In the study—led by researchers at Washington State University and published in Scientific Reports—the team used the app to test its effectiveness at a rabies vaccination clinic in rural Tanzania where they microchipped, vaccinated and registered dogs.
The technology proved remarkably accurate during a subsequent visit to surrounding villages once poor images and improperly recorded information were removed from its database. Using the app, operators identified 76.2 per cent of vaccinated dogs and 98.9 per cent of unvaccinated dogs.
“When carrying out mass vaccination, one of the major problems that we face is trying to identify which dogs have and haven’t been vaccinated,” the study’s principal investigator A/Prof Felix Lankester said.
“For example, microchips are too expensive to use at the scales needed to eliminate rabies, and collars can be removed by owners. We developed this app to see if facial recognition might work, and it’s showing great promise in helping us to achieve that goal.”

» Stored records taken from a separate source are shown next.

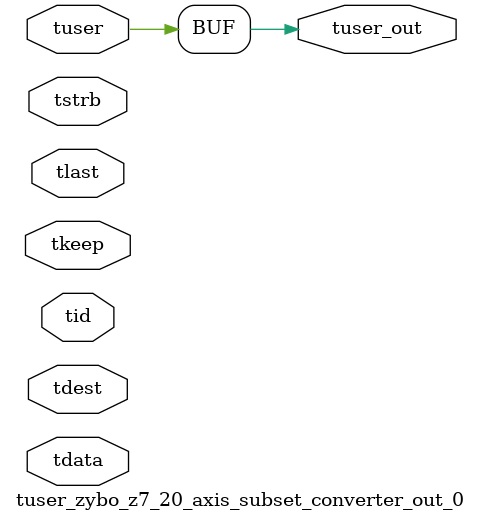
<source format=v>


`timescale 1ps/1ps

module tuser_zybo_z7_20_axis_subset_converter_out_0 #
(
parameter C_S_AXIS_TUSER_WIDTH = 1,
parameter C_S_AXIS_TDATA_WIDTH = 32,
parameter C_S_AXIS_TID_WIDTH   = 0,
parameter C_S_AXIS_TDEST_WIDTH = 0,
parameter C_M_AXIS_TUSER_WIDTH = 1
)
(
input  [(C_S_AXIS_TUSER_WIDTH == 0 ? 1 : C_S_AXIS_TUSER_WIDTH)-1:0     ] tuser,
input  [(C_S_AXIS_TDATA_WIDTH == 0 ? 1 : C_S_AXIS_TDATA_WIDTH)-1:0     ] tdata,
input  [(C_S_AXIS_TID_WIDTH   == 0 ? 1 : C_S_AXIS_TID_WIDTH)-1:0       ] tid,
input  [(C_S_AXIS_TDEST_WIDTH == 0 ? 1 : C_S_AXIS_TDEST_WIDTH)-1:0     ] tdest,
input  [(C_S_AXIS_TDATA_WIDTH/8)-1:0 ] tkeep,
input  [(C_S_AXIS_TDATA_WIDTH/8)-1:0 ] tstrb,
input                                                                    tlast,
output [C_M_AXIS_TUSER_WIDTH-1:0] tuser_out
);

assign tuser_out = {tuser[0:0]};

endmodule


</source>
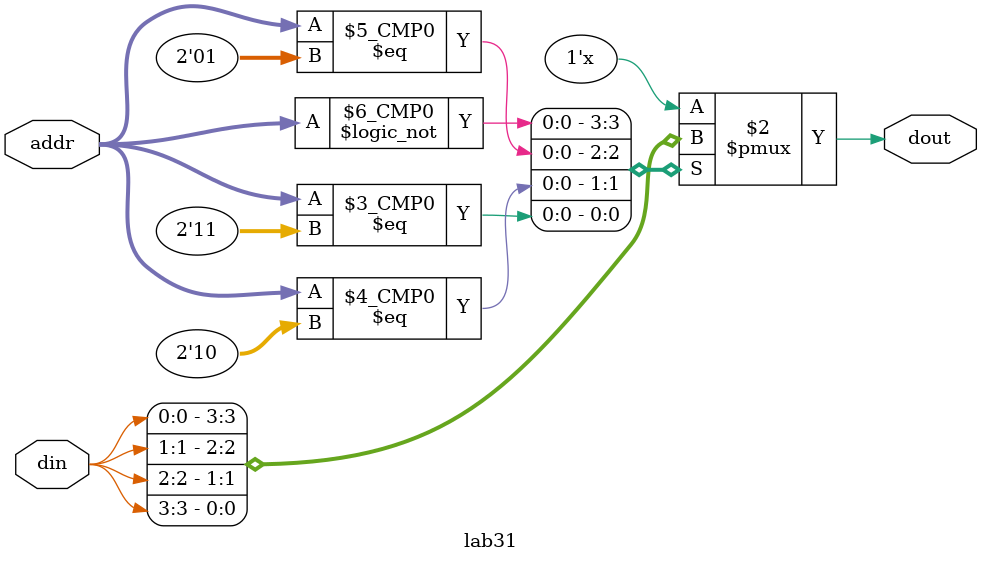
<source format=sv>
`timescale 1ns / 1ps

module lab31(
    input  logic [3 : 0] din,
    input  logic [1 : 0] addr,
    output logic dout
);

always_comb begin
    case (addr)
        2'b00: dout = din[0];
        2'b01: dout = din[1];
        2'b10: dout = din[2];
        2'b11: dout = din[3];
    endcase
end
    
endmodule

</source>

The facial recognition algorithm used within the application identifies a dog by examining key components of its face and comparing it to images of the faces of other dogs in its archive of previously stored images. Images with the highest number of similar components are returned as possible matches, and the user must decide if there is a match.
The app depends on image quality and information about each dog, including its age, colour and sex, being properly recorded.
A/Prof Lankester said the app’s effectiveness could be improved with better technology—like newer smartphones with high-quality cameras—and additional operator training.